*** Excerpt to read ***
So, the reason it’s been two years and I’m still working on my rough draft (only about 25K words in) is because I’m trying to fix that. I’m trying to paint the bigger world that Andy dropped into. I’m bringing much more clarity to the reason he ripped. Not the science fiction reason, mind you. It is still the dramatic reason. I’m still more interested in the story than the science fiction. That may still bite me, but I hope not. I’m hoping that I clear up enough of the questions that were raised in the first book. And I’m hoping that the readers will love it as much as they love the idea of it.

But that isn’t really why I’m writing either.

I have said before that the rough draft is hard. And it is. Hard. Super hard. I’ve been writing for two hours this morning, and I’ve written fewer words than this point in this blog post. I get into the manuscript and I slow to a crawl. I have to think about where I’m going and how to get there. In a much earlier blog, I likened the process (based on another writer’s analogy) to hacking your way through a rainforest. The goal is to get to the other side. That was the problem with my first book. I hacked my way to the other side and then made it look pretty. I didn’t really develop it the way that I could have, but that’s okay. I really think this is going to work. It is a risk, but then again, my readers rank in the hundreds or maybe thousands, but certainly not tens of thousands.

Anyway, if you find yourself in the position of writing your rough draft, and you find yourself thinking, “This can’t be this hard. I must not be any good at this,” stop. Stop right there.  Shut it.  Writing fiction is unbelievably hard, particularly if you are any good at it.  Not all the time, though. Sometimes, a scene catches fire and you take off, writing five or six thousand words in a sitting. Other days, it really is like trying to squeeze blood from the proverbial turnip. Two hours in, and you’re off to blast out 1,200 words of blog post in one quarter the time it took you to push out 600 words that you aren’t particularly thrilled with. But it doesn’t matter, because they are 600 words of skeleton, which, for me, could translate into as much as 2,000 words of finished prose.
*** End of Excerpt to read ***
*** Data records ***
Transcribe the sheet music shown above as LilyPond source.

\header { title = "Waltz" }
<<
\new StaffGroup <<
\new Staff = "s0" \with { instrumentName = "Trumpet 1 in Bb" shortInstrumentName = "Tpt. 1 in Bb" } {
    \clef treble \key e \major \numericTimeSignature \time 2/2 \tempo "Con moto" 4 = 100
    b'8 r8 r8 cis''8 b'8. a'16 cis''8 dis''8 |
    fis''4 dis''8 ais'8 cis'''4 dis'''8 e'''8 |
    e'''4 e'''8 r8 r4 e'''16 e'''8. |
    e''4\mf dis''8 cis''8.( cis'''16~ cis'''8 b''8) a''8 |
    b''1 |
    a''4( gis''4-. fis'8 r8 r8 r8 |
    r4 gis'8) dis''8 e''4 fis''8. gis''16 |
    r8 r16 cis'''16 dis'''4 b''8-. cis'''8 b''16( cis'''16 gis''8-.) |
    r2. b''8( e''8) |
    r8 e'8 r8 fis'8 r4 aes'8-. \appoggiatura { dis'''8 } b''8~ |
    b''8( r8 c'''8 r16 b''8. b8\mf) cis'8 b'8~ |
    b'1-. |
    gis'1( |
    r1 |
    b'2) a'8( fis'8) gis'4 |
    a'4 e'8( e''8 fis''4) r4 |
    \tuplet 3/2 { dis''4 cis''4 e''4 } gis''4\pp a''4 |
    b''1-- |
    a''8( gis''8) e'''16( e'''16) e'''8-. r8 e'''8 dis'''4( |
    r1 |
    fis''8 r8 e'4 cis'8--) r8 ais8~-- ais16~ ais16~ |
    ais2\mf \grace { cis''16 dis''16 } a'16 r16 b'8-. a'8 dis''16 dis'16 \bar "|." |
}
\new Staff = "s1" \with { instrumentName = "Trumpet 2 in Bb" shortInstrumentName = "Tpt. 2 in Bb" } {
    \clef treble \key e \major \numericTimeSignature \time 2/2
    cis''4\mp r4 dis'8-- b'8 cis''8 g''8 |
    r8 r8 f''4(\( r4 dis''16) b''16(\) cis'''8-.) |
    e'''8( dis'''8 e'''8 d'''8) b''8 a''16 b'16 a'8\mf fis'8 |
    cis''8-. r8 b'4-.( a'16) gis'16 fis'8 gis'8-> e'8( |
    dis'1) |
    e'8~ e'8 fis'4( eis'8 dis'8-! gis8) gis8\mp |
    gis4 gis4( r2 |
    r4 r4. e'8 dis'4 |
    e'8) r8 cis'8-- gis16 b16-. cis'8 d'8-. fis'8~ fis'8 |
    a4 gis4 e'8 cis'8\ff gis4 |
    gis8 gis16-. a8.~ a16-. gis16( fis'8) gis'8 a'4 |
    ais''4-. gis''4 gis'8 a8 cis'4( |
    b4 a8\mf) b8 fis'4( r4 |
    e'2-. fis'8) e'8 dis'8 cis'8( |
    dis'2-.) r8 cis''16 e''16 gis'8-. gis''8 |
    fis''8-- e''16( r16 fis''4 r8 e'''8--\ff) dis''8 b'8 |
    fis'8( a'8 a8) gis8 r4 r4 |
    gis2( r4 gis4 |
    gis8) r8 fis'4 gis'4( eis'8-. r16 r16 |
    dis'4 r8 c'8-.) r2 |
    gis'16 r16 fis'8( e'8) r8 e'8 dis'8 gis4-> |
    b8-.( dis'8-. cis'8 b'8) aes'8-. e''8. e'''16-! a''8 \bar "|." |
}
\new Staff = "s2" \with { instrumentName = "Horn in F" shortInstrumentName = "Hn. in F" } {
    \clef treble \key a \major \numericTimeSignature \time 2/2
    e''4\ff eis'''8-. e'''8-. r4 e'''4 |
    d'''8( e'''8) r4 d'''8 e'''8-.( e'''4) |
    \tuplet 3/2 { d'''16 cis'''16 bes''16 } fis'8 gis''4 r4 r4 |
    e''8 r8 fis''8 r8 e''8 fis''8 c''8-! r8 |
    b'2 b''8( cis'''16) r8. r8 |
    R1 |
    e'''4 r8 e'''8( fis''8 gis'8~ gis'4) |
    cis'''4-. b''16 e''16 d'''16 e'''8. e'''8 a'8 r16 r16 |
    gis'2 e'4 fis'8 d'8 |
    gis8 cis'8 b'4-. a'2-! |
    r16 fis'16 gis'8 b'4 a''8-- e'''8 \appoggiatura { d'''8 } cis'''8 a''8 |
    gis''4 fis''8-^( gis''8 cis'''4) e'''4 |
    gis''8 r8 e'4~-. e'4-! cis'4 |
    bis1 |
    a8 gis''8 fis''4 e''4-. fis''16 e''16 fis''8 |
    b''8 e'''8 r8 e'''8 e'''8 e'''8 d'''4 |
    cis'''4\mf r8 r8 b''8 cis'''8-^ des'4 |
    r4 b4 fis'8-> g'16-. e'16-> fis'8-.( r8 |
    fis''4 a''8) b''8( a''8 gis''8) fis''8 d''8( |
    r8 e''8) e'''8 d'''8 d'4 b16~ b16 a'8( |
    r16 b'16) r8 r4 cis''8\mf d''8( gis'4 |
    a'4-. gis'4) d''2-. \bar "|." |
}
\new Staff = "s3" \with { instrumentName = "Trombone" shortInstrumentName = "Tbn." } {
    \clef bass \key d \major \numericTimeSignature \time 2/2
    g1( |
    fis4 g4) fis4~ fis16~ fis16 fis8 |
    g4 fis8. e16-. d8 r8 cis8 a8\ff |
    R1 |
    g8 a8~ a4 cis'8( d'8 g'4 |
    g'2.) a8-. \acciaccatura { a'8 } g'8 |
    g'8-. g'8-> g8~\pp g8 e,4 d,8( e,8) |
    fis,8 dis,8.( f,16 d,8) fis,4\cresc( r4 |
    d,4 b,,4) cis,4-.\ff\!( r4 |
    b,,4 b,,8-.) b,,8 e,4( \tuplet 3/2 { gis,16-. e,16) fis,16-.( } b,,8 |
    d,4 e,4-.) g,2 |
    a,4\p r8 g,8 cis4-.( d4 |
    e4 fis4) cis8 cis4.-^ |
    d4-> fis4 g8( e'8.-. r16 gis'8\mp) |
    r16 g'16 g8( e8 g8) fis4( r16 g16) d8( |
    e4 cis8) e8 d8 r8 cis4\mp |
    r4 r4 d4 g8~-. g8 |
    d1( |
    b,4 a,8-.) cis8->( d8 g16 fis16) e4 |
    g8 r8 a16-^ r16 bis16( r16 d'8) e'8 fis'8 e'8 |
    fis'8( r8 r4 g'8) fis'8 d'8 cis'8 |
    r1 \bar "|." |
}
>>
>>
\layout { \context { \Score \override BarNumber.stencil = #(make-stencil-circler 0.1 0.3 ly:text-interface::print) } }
*** End of Data records ***
Exercise set —
**1.** Decide whether each statement agrees with the blog excerpt on rough drafts, answering yes or no and quoting the words from the excerpt that decide it: (a) After two years, the writer's rough draft is about 25K words long. (b) The writer cares more about the science fiction than the story. (c) The writer once compared the writing process to hacking through a rainforest.
**2.** According to the blog excerpt on rough drafts, how much finished prose could 600 words of skeleton become for the writer?

Solutions to the problems —
**1.**
(a) Yes: "only about 25K words in"
(b) No: "I’m still more interested in the story than the science fiction."
(c) Yes: "I likened the process (based on another writer’s analogy) to hacking your way through a rainforest."

**2.** As much as 2,000 words.